Как только набожный человек совершает «грех», он тут же бежит в храм, чтобы выпросить у бога прощение. Там он видит изображение адских мук и сходит с ума от ужаса. Он жертвует деньги на церковь и старается в меру своих сил творить «добро», но не удерживается и «грешит», потому что не согрешить невозможно. Сам подумай, у какого здорового мужчины не возникнут крамольные мысли при виде пары стройных девичьих ножек? А ведь это грех. Ты вот подставишь другую щеку, если какой-нибудь урод ни с того ни с сего съездит тебе по морде? Не подставишь — и это тоже грех.
— А вот тут ты не прав, — оживился Бычков.
— В чем, интересно, я не прав? — нахмурился синя-евский авторитет. Глеб усмехнулся.
— Насчет того, что нужно подставлять другую щёку. Был у нас на зоне один амбал, по кличке Овощебаза — ростом под два метра, весил сто двадцать килограммов, а удар был, что у парового молота. Так он нам однажды этуфеньку Иисусову насчет щеки растолковал.
— И как же? — заинтересовался Психоз.
— Да понимаешь, стал там один козел не по делу крылья растопыривать, ну, Овощебаза ему рога-то и пообломал. Нырнул мужик мордой в парашу да там и затих.
Плюнул на него Овощебаза, а потом обвел нас взглядом и спрашивает грозно так:
«Слышали, что Иисус Христос говорил: „Если тебя ударили по одной щеке, подставь другую“?»
Ну мы, в натуре, подтвердили, что слышали.
«Хорошо, что слышали. А просекаете, что он имел в виду?»
Мы, естественно, молчим, смотрим на него вопросительно, уж больно странно было видеть этого амбала в роли религиозного проповедника.
'Так вот, братаны, — торжественно провозгласил Овощебаза. — Христос имел в виду, что коли ты такой слабак и вафел [4], что позволил какому-то козлу врезать себе по щеке, то тебе и впрямь ничего другого не остается, как подставить другую щеку'.
От хохота Психоза содрогнулись стены.
— Ой, не могу, — вытирая выступившие на глазах слезы, никак не мог успокоиться синяевский авторитет. — Если, говорит, ты такой слабак и вафел… Сегодня же расскажу об этом игумену Прокопию. Придется ему теперь вносить коррективы в свои проповеди. А о морали этот твой Овощебаза ничего не говорил?
— Нет, насчет этого базара вроде не было.
— Тогда я закончу свою мысль. Как уже было упомянуто, мораль общества основывается на страхе. У религиозных людей это страх перед богом, у неверующих — перед родителями, перед другими людьми, перед общественным осуждением или перед законом.

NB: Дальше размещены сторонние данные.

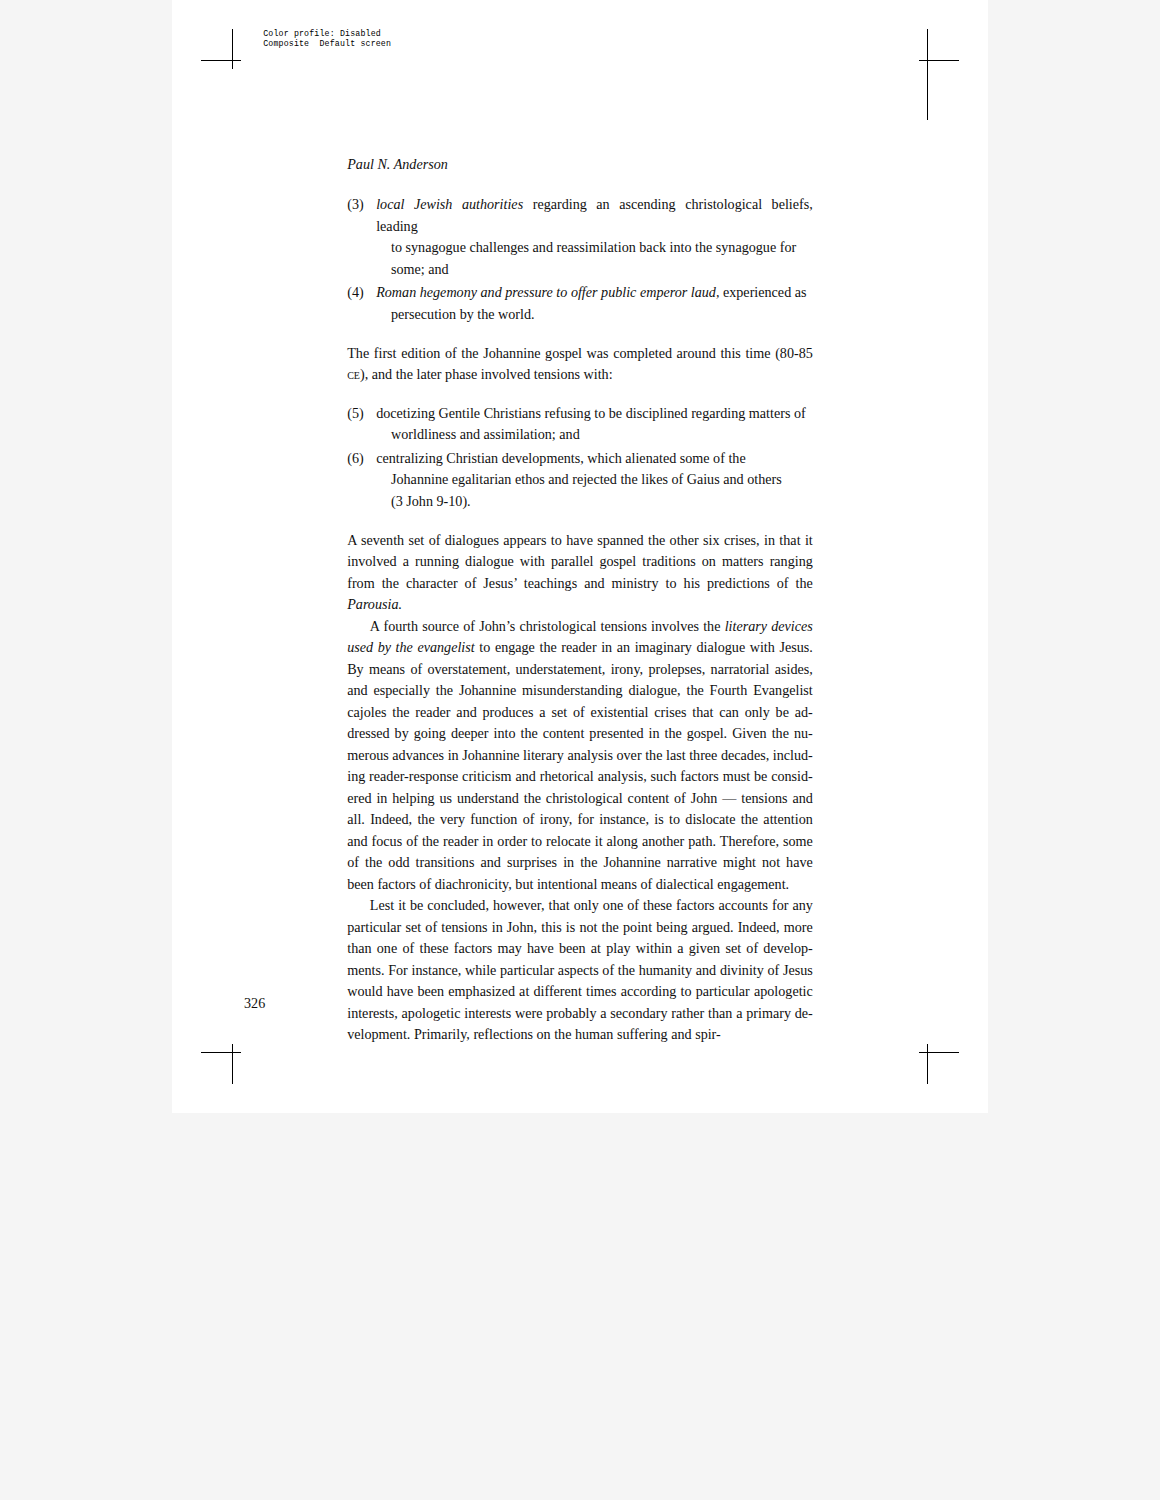Color profile: Disabled Composite Default screen
Paul N. Anderson
(3) local Jewish authorities regarding an ascending christological beliefs, leading to synagogue challenges and reassimilation back into the synagogue for some; and
(4) Roman hegemony and pressure to offer public emperor laud, experienced as persecution by the world.
The first edition of the Johannine gospel was completed around this time (80-85 ce), and the later phase involved tensions with:
(5) docetizing Gentile Christians refusing to be disciplined regarding matters of worldliness and assimilation; and
(6) centralizing Christian developments, which alienated some of the Johannine egalitarian ethos and rejected the likes of Gaius and others (3 John 9-10).
A seventh set of dialogues appears to have spanned the other six crises, in that it involved a running dialogue with parallel gospel traditions on matters ranging from the character of Jesus’ teachings and ministry to his predictions of the Parousia.
A fourth source of John’s christological tensions involves the literary devices used by the evangelist to engage the reader in an imaginary dialogue with Jesus. By means of overstatement, understatement, irony, prolepses, narratorial asides, and especially the Johannine misunderstanding dialogue, the Fourth Evangelist cajoles the reader and produces a set of existential crises that can only be addressed by going deeper into the content presented in the gospel. Given the numerous advances in Johannine literary analysis over the last three decades, including reader-response criticism and rhetorical analysis, such factors must be considered in helping us understand the christological content of John — tensions and all. Indeed, the very function of irony, for instance, is to dislocate the attention and focus of the reader in order to relocate it along another path. Therefore, some of the odd transitions and surprises in the Johannine narrative might not have been factors of diachronicity, but intentional means of dialectical engagement.
Lest it be concluded, however, that only one of these factors accounts for any particular set of tensions in John, this is not the point being argued. Indeed, more than one of these factors may have been at play within a given set of developments. For instance, while particular aspects of the humanity and divinity of Jesus would have been emphasized at different times according to particular apologetic interests, apologetic interests were probably a secondary rather than a primary development. Primarily, reflections on the human suffering and spir-
326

Тот, кто свободен от страха, свободен и от морали, поэтому чем больше в обществе морали, тем легче в нем существовать таким, как мы.

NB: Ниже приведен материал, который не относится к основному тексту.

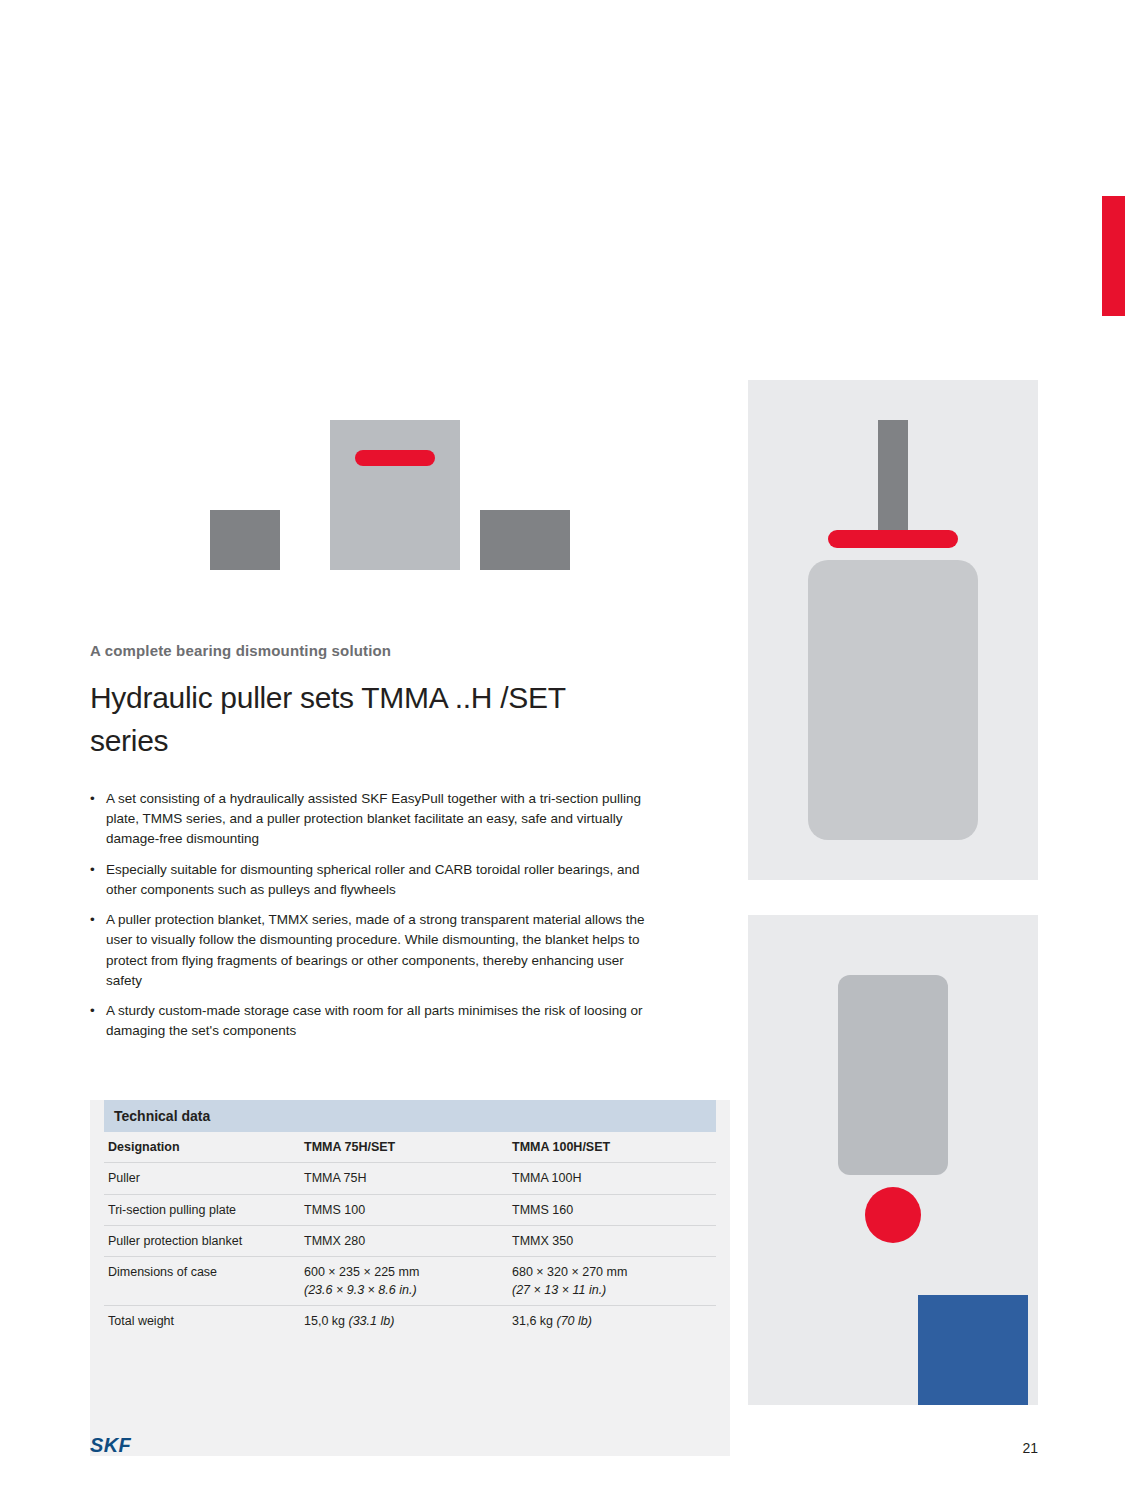A complete bearing dismounting solution
Hydraulic puller sets TMMA ..H /SET series
A set consisting of a hydraulically assisted SKF EasyPull together with a tri-section pulling plate, TMMS series, and a puller protection blanket facilitate an easy, safe and virtually damage-free dismounting
Especially suitable for dismounting spherical roller and CARB toroidal roller bearings, and other components such as pulleys and flywheels
A puller protection blanket, TMMX series, made of a strong transparent material allows the user to visually follow the dismounting procedure. While dismounting, the blanket helps to protect from flying fragments of bearings or other components, thereby enhancing user safety
A sturdy custom-made storage case with room for all parts minimises the risk of loosing or damaging the set's components
Technical data
| Designation | TMMA 75H/SET | TMMA 100H/SET |
| --- | --- | --- |
| Puller | TMMA 75H | TMMA 100H |
| Tri-section pulling plate | TMMS 100 | TMMS 160 |
| Puller protection blanket | TMMX 280 | TMMX 350 |
| Dimensions of case | 600 × 235 × 225 mm (23.6 × 9.3 × 8.6 in.) | 680 × 320 × 270 mm (27 × 13 × 11 in.) |
| Total weight | 15,0 kg (33.1 lb) | 31,6 kg (70 lb) |
SKF
21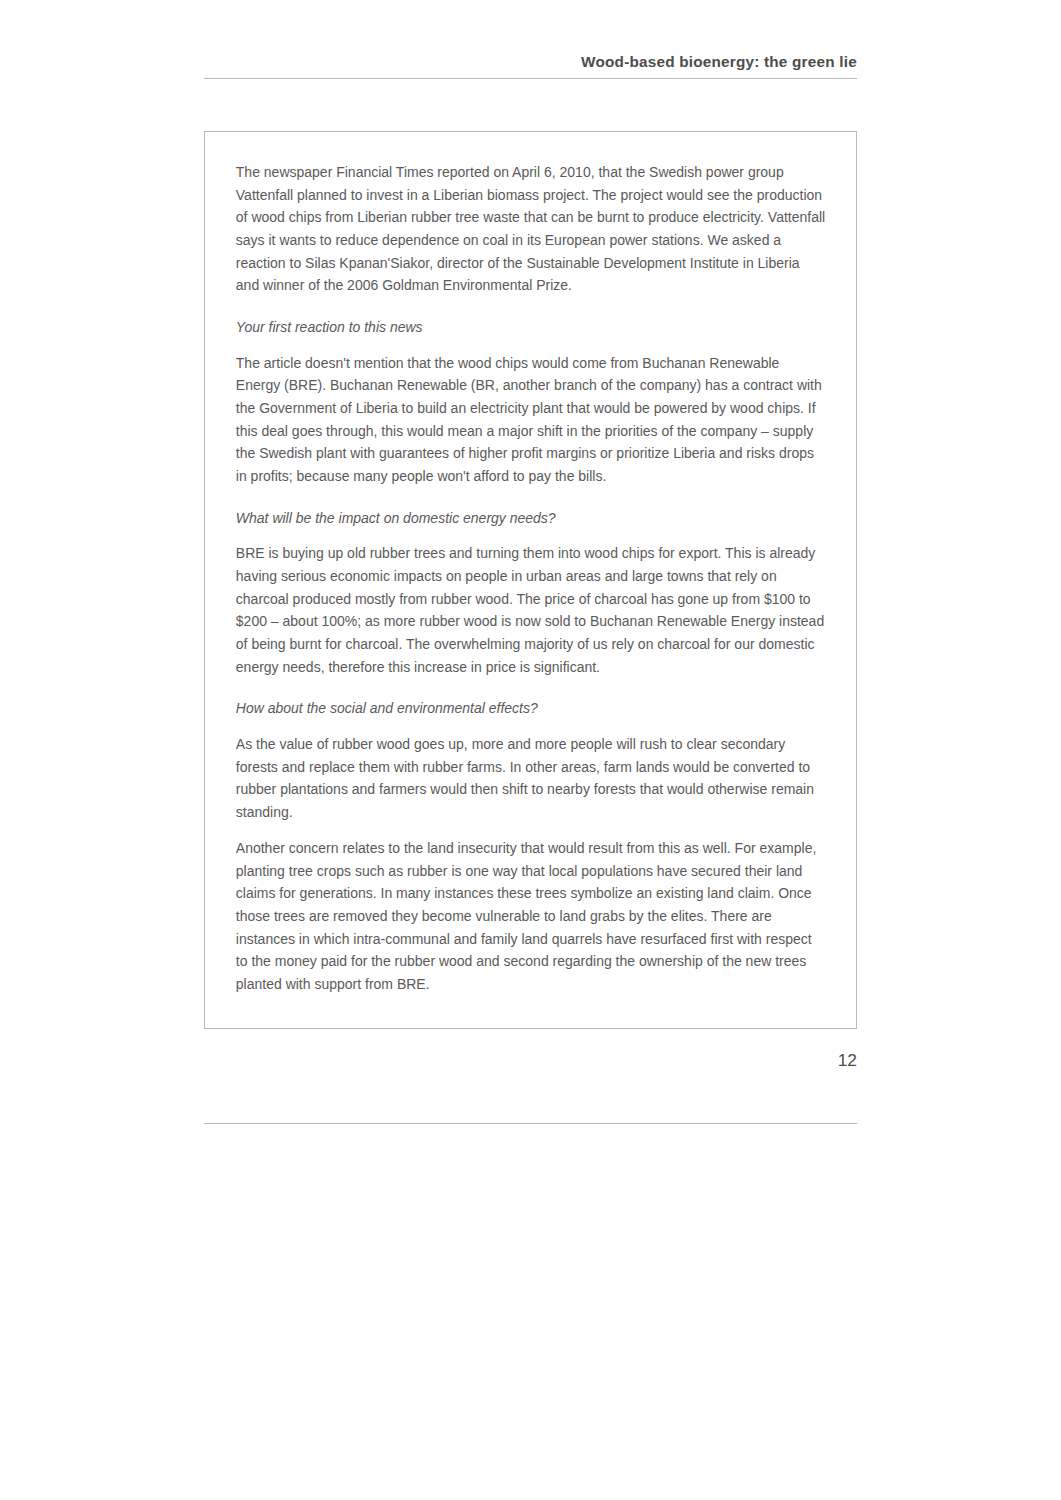Wood-based bioenergy: the green lie
The newspaper Financial Times reported on April 6, 2010, that the Swedish power group Vattenfall planned to invest in a Liberian biomass project. The project would see the production of wood chips from Liberian rubber tree waste that can be burnt to produce electricity. Vattenfall says it wants to reduce dependence on coal in its European power stations. We asked a reaction to Silas Kpanan'Siakor, director of the Sustainable Development Institute in Liberia and winner of the 2006 Goldman Environmental Prize.
Your first reaction to this news
The article doesn't mention that the wood chips would come from Buchanan Renewable Energy (BRE). Buchanan Renewable (BR, another branch of the company) has a contract with the Government of Liberia to build an electricity plant that would be powered by wood chips. If this deal goes through, this would mean a major shift in the priorities of the company – supply the Swedish plant with guarantees of higher profit margins or prioritize Liberia and risks drops in profits; because many people won't afford to pay the bills.
What will be the impact on domestic energy needs?
BRE is buying up old rubber trees and turning them into wood chips for export. This is already having serious economic impacts on people in urban areas and large towns that rely on charcoal produced mostly from rubber wood. The price of charcoal has gone up from $100 to $200 – about 100%; as more rubber wood is now sold to Buchanan Renewable Energy instead of being burnt for charcoal. The overwhelming majority of us rely on charcoal for our domestic energy needs, therefore this increase in price is significant.
How about the social and environmental effects?
As the value of rubber wood goes up, more and more people will rush to clear secondary forests and replace them with rubber farms. In other areas, farm lands would be converted to rubber plantations and farmers would then shift to nearby forests that would otherwise remain standing.
Another concern relates to the land insecurity that would result from this as well. For example, planting tree crops such as rubber is one way that local populations have secured their land claims for generations. In many instances these trees symbolize an existing land claim. Once those trees are removed they become vulnerable to land grabs by the elites. There are instances in which intra-communal and family land quarrels have resurfaced first with respect to the money paid for the rubber wood and second regarding the ownership of the new trees planted with support from BRE.
12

— Занятная идея, — свободен от страха?
— Полностью от него не свободен никто. Но я — в большей степени, чем другие.
— Выходит, если у тебя нет страха, то нет и морали?
— Я сам устанавливаю свою мораль, и это еще одно различие. Моя мораль приносит пользу мне, а мораль стада в основном выгодна тому, кто этим стадом управляет. Именно в этом и заключается отличие лидера от следующей за ним толпы. Знаешь, кто творил худшие грехи?

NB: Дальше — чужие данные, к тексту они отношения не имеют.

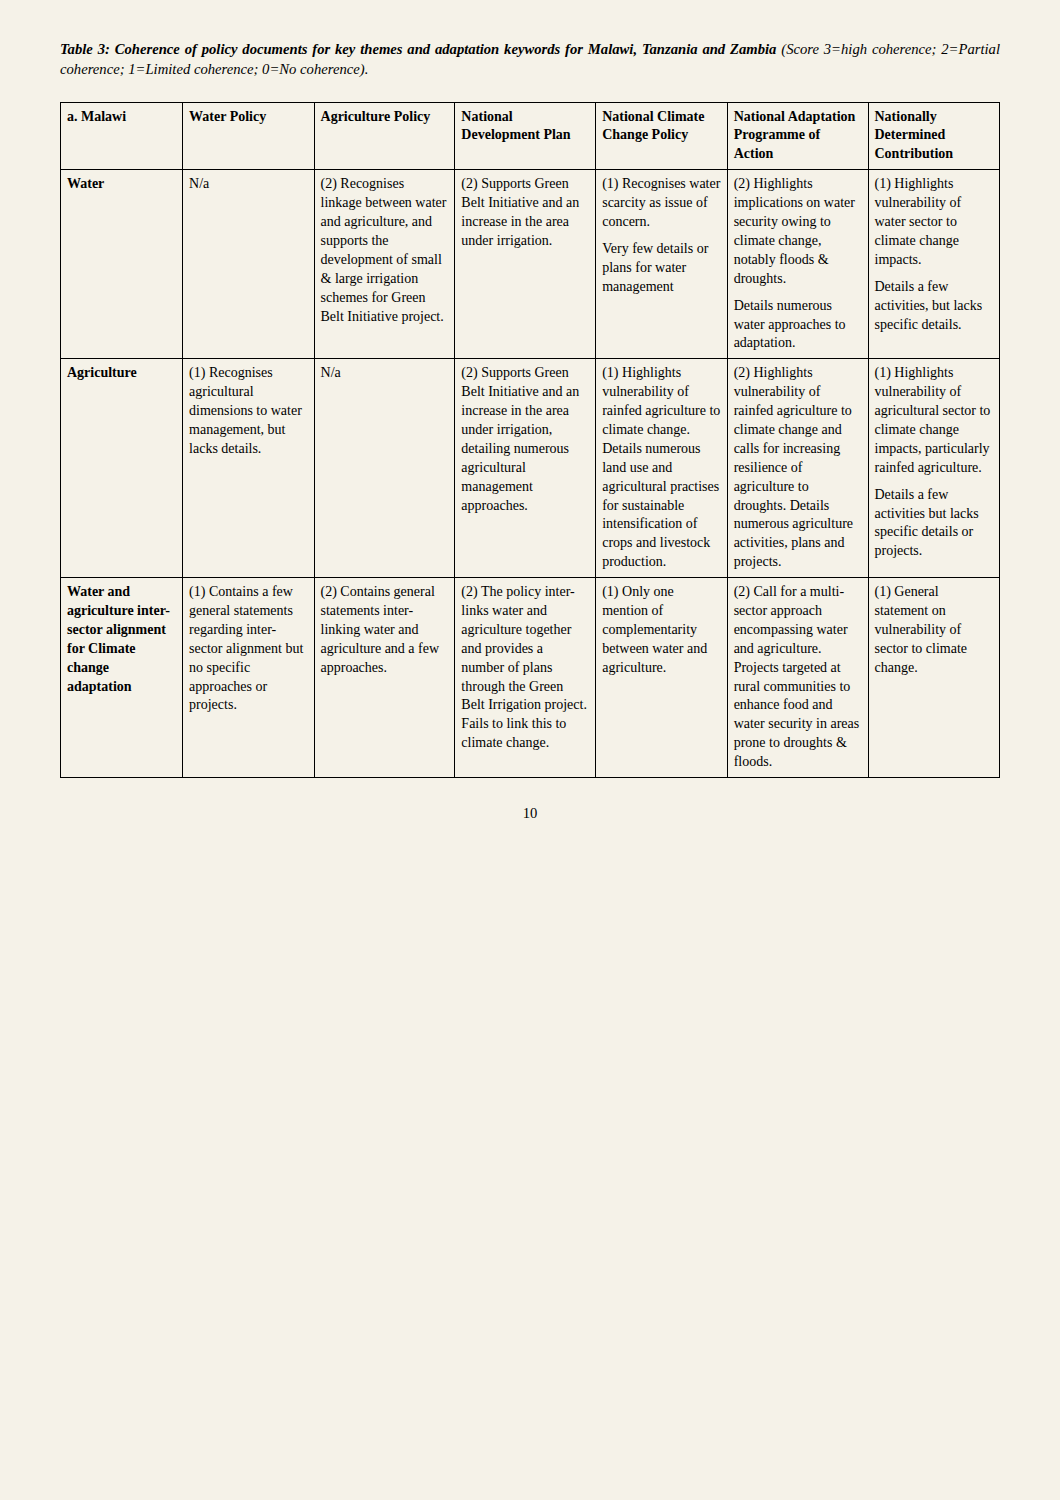Table 3: Coherence of policy documents for key themes and adaptation keywords for Malawi, Tanzania and Zambia (Score 3=high coherence; 2=Partial coherence; 1=Limited coherence; 0=No coherence).
| a. Malawi | Water Policy | Agriculture Policy | National Development Plan | National Climate Change Policy | National Adaptation Programme of Action | Nationally Determined Contribution |
| --- | --- | --- | --- | --- | --- | --- |
| Water | N/a | (2) Recognises linkage between water and agriculture, and supports the development of small & large irrigation schemes for Green Belt Initiative project. | (2) Supports Green Belt Initiative and an increase in the area under irrigation. | (1) Recognises water scarcity as issue of concern. Very few details or plans for water management | (2) Highlights implications on water security owing to climate change, notably floods & droughts. Details numerous water approaches to adaptation. | (1) Highlights vulnerability of water sector to climate change impacts. Details a few activities, but lacks specific details. |
| Agriculture | (1) Recognises agricultural dimensions to water management, but lacks details. | N/a | (2) Supports Green Belt Initiative and an increase in the area under irrigation, detailing numerous agricultural management approaches. | (1) Highlights vulnerability of rainfed agriculture to climate change. Details numerous land use and agricultural practises for sustainable intensification of crops and livestock production. | (2) Highlights vulnerability of rainfed agriculture to climate change and calls for increasing resilience of agriculture to droughts. Details numerous agriculture activities, plans and projects. | (1) Highlights vulnerability of agricultural sector to climate change impacts, particularly rainfed agriculture. Details a few activities but lacks specific details or projects. |
| Water and agriculture inter-sector alignment for Climate change adaptation | (1) Contains a few general statements regarding inter-sector alignment but no specific approaches or projects. | (2) Contains general statements inter-linking water and agriculture and a few approaches. | (2) The policy inter-links water and agriculture together and provides a number of plans through the Green Belt Irrigation project. Fails to link this to climate change. | (1) Only one mention of complementarity between water and agriculture. | (2) Call for a multi-sector approach encompassing water and agriculture. Projects targeted at rural communities to enhance food and water security in areas prone to droughts & floods. | (1) General statement on vulnerability of sector to climate change. |
10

Бык вопросительно посмотрел на Губанова.
— Римские папы. Почитай когда-нибудь историю Ватикана, только реальную, а не ту рекламную туфту, которую подсовывает верующим католическая церковь. Там тебе и содомия, и убийства, и прелюбодеяние, и лжесвидетельство, и много чего еще. Нет заповеди, которую бы они не нарушали. И знаешь, почему? Потому что глупец не имел шанса взобраться на самый верх. Там оказывались лишь те, кто был лишен и страха, и морали. Как говорится, в честной борьбе всегда побеждает жулик.
— Вот с последним утверждением я целиком и полностью согласен, — кивнул Глеб. — Если мир желает быть обманутым, доставим ему это удовольствие. А челюсть действительно стоит отыскать, чтоб неповадно было всяким залетным козлам крысячить на нашей территории, тем более в церкви.
— Рад, что мы друг друга понимаем, — улыбнулся Психоз. — Разузнай по своим каналам все, что можешь, об ограблении перелыгинской церкви.
— Будет сделано, шеф, — шутливо отдал честь Бычков.
Накаленная атмосфера в доме Андрея Сикорского отнюдь не способствовала выяснению обстоятельств смерти бельгийского атташе, и Колюня Чупрун под аккомпанемент проклятий оскорбленного супруга повез Инну в управление.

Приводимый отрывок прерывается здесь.